Morris is usually pretty frank with his advice for riders, which has lead to the creation of countless George Morris memes (seriously, there are a lot, and they’re great!).
Memes aside, Morris has a lot of great advice that amateur equestrians should take advantage of to work on honing their riding skills. Below, The Equestrian Confidential co-founder Jasmin Stair shares some of her favorite bits of Morris’s advice.
1. “Accuracy is better than Speed.”
In show jumping, it pays to clear a jump from the right angle and distance rather than to approach it as quickly as you can. Rushing to a jump can lead to dropped poles, a chipped distance, and other hazards. Don’t let the clock dominate your thinking.
Instead, avoid faults in the show ring by focusing on being precise about how you approach a jump. This becomes really important when you have to make a sharp inside turn after a jump; if you clear the obstacle with too much speed, you’re probably not going to make that turn.

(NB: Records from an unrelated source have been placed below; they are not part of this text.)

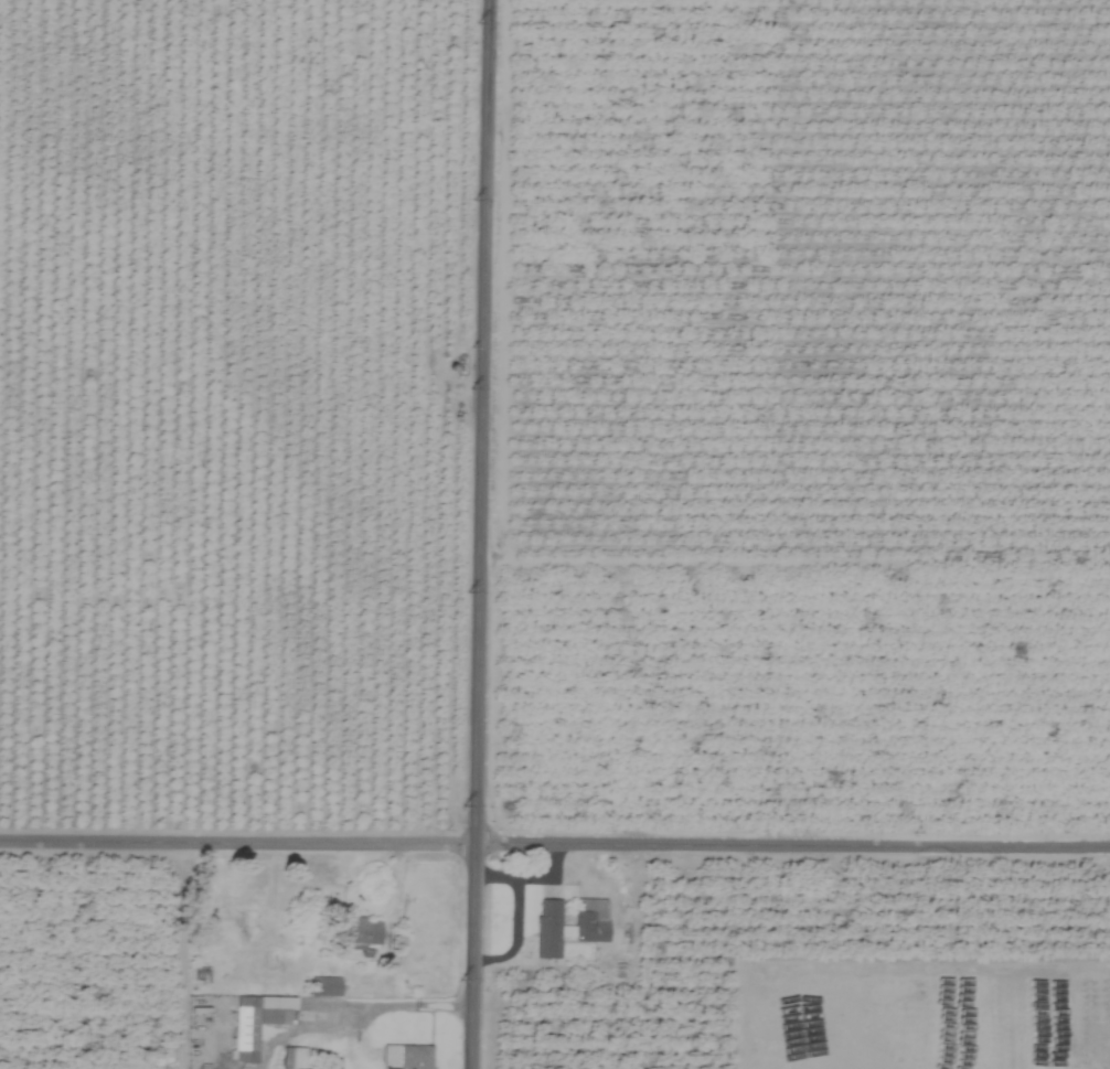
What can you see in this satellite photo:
crop: (569, 501)
road: (476, 534)
road: (554, 842)
building: (570, 932)
building: (362, 933)
building: (324, 987)
road: (394, 1005)
building: (256, 1022)
building: (406, 1057)
building: (292, 1058)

If you walk a show jumping course with your trainer before your round, stick with the plan and avoid focusing too much on being speedy.
Remember: you’re a show jumper, not a jockey!
2. “Make every transition count.”
This bit of advice is important for virtually every riding discipline. Don’t let yourself be lazy with your transitions, even if you’re just hacking your horse casually at the barn; you can be setting bad habits for both of you. If you teach your horse (and yourself) to take transitions seriously each time they are made, then transitions in the show ring should become smooth, easy, and automatic.
Practice makes perfect!
3. “Counter-Canter to Collect and Balance.”
Counter-cantering (riding in the opposite lead) is difficult for most riders to learn, but it’s one of the best ways to better your riding and your horse’s collection in the canter. Practicing the counter-canter will teach you the importance of using your outside aides, including your outside rein and leg, to guide your horse. It will also teach your horse to stay focused and listening to your aides.
First start practicing your counter-canter by following the outside of the riding ring, then work your way into counter-cantering in smaller circles. Over time, you should find that your horse becomes more balanced and responsive to your outside aides, and together you will be able to make more precise turns and transitions. Read here to learn more about the importance of mastering the counter-canter.
4. “Dressage is the basis. If there’s something off here, there will be something off with the jumping.”
Flatwork is always your best friend, and you can never get enough practice. If you and your horse haven’t mastered the basics of equitation, as Morris says, it will show through in your jumping. This stands whether you are a huntseat, equitation, or show jumping rider. It can seem tedious at times, but practicing trotting over poles and perfecting your seated trot will make jumping so much smoother for you and your horse in the long run.
In the hunter and equitation show rings, in particular, judges will easily be able to pick out which riders have been doing their homework–aka, their flatwork–and so the quality and quantity of your practice will determine whether or not you leave the ring with a blue ribbon. Focus on everything during your practice on the flat, from your seat to your horse’s responsiveness.
This leads to another important piece of advice:
5. “Practice what is difficult.”
If you’ve gotten the hang of the extended trot but aren’t too happy with your seated trot, as hard as it is, you need to be honest with yourself and focus on your weaknesses. Even if you have managed to master most of your flatwork and riding seat, even small things, like keeping your shoulders far enough back, can knock you down a few notches in the judges’ eyes.
If you ride with a trainer, ask him or her to help you identify and focus on your areas of difficulty. Stay consistent and disciplined with your practice, and soon enough you’ll be trading in those pink ribbons for a blue.